Mit noch weniger Publikum als die berühmten Separatvorstellungen König Ludwigs II. entsprach die (abgesehen von den Kameraleuten im Auditorium) geschlossene Aufführung mehr einer Bühnen-Komplettprobe als einer echten Premiere. Die zeitversetzte weltweite TV-Übertragung ist zwar (nach „Simone Boccanegra“ aus Zürich) keine Novität, aber doch ein Unicum per se. Denn wenn schon als eine zu nachtschlafener Zeit – zwischen 22:30 und 02:00 Uhr – ausgestrahlte Aufzeichnung, dann hätte wohl der Zusammenschnitt mehrerer Durchläufe ein insgesamt besseres, vielleicht sogar fehlerfreies Ergebnis zu erzielen vermocht; das aber wäre dann so etwas wie eine Studioproduktion. Die nächsten Aufführungstermine sind veröffentlicht, finden aber aufgrund des Lockdowns sämtlich nicht statt. (Und zumindest heute hieß es heute, beim Versuch diese „Lohengrin“-Produktion in der ARTE Mediathek auf Details zu überprüfen: „Es tut und leid, aber die von Ihnen gesuchte Seite existiert nicht mehr.“)
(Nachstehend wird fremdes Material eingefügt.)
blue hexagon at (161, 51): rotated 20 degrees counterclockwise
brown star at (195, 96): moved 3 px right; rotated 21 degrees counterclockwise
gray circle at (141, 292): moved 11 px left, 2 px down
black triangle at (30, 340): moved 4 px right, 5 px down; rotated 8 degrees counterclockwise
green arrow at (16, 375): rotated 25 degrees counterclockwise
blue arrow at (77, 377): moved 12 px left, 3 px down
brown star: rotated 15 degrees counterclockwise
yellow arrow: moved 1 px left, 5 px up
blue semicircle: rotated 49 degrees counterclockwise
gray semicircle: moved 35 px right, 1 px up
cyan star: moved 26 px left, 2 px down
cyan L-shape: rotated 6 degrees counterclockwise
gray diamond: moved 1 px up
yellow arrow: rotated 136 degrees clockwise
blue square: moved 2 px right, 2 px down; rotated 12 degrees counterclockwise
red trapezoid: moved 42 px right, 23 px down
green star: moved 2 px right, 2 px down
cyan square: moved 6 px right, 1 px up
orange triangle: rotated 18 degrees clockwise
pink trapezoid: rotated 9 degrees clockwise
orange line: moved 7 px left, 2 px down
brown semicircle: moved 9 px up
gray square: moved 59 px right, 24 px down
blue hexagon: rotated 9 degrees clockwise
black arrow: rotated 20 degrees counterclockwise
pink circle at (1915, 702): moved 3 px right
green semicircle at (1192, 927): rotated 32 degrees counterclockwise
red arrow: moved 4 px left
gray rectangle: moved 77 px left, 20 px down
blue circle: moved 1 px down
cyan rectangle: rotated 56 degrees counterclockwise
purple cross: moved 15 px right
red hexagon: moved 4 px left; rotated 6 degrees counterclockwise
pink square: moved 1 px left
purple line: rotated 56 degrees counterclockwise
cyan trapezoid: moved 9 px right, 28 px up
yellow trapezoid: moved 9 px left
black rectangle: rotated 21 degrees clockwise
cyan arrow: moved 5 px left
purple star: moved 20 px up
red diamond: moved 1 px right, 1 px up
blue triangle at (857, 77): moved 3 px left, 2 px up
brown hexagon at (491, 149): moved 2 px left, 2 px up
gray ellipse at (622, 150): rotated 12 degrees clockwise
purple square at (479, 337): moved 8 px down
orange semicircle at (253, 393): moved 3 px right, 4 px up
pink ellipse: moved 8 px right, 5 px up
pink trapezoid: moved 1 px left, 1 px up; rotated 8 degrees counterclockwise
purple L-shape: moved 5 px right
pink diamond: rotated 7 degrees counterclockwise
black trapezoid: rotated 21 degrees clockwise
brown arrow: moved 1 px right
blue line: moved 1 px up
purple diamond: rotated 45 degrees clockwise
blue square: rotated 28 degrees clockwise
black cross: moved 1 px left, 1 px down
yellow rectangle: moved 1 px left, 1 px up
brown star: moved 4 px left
Das Versprechen der Dramaturgie der Staatsoper, Calixto Bieito werde die Oper in die aktuelle Gegenwart mit ihren brennenden Themen rücken, wurde noch forciert durch einen Trailer bei ARTE, in welchem Lohengrin mit Mund-Nasenschutz voll aussingt. In der Premiere – als nächtlich versetztes Life-Streaming – tragen alle Beteiligten einen Mund-Nasenschutz, aber nur bei der Applaus-Ordnung; in die gespenstische Stille eines Verneigens ohne Klatschen kreischt die Stimme der Inspizientin mit ihren Anweisungen, bis dann doch die Mitglieder des Staatsopern-Chores sich erbarmen und den Soli und Vorständen (und wohl auch sich selbst) applaudieren.

Inszenierung

Regisseur Calixto Bieito hat die Handlung in die Gegenwart verlagert. In einem nüchternen Bühnenraum von Rebecca Ringst, mit hoher verschiebbarer Tribüne auf der Drehscheibe und Leuchtröhren-Leisten sowie zahlreichen Schreibtischen, herrscht die Angst und es segeln die Flugblätter. In dieser Bürolandschaft erleben die Menschen in unterschiedlicher Alltagskleidung, der König in Anzug und Mantel (Kostüme: Ingo Krügler) und Elsa mit einem mitgeführten Käfig-Gefängnis, Lohengrins Ankunft als heftige Umweltkatastrophe. Der Gralsritter ist ein weltferner Träumer im weißen Anzug; er bringt einen Origami-Schwan mit, den er auf dem Souffleurkasten platziert. Der Ring zum Duell wird durch rollbare Bürostühle gebildet, doch die Auseinandersetzung erfolgt ohne Waffen, nur gedanklich. Der Heerrufer in grell-blauem Anzug mit gelber Fliege, durch unkontrolliert exaltierte Bewegungen als ein Hanswurst eingeführt, schminkt sich beim Königsgebet zum Clown, und anschließend, wie auch die Gesellschaft in Brabant, die Hände blutig. Von „Mut“, „Hoffnung“ und „Freude“ ist das Finale durch derartig beschriebene Transparente erfüllt. Elsa hat auf den Rücken von Lohengrins Jackett das Wort „Liebe“ gekritzelt und der König lässt eine gläserne Wahlurne fallen, die auf dem Boden zerbirst.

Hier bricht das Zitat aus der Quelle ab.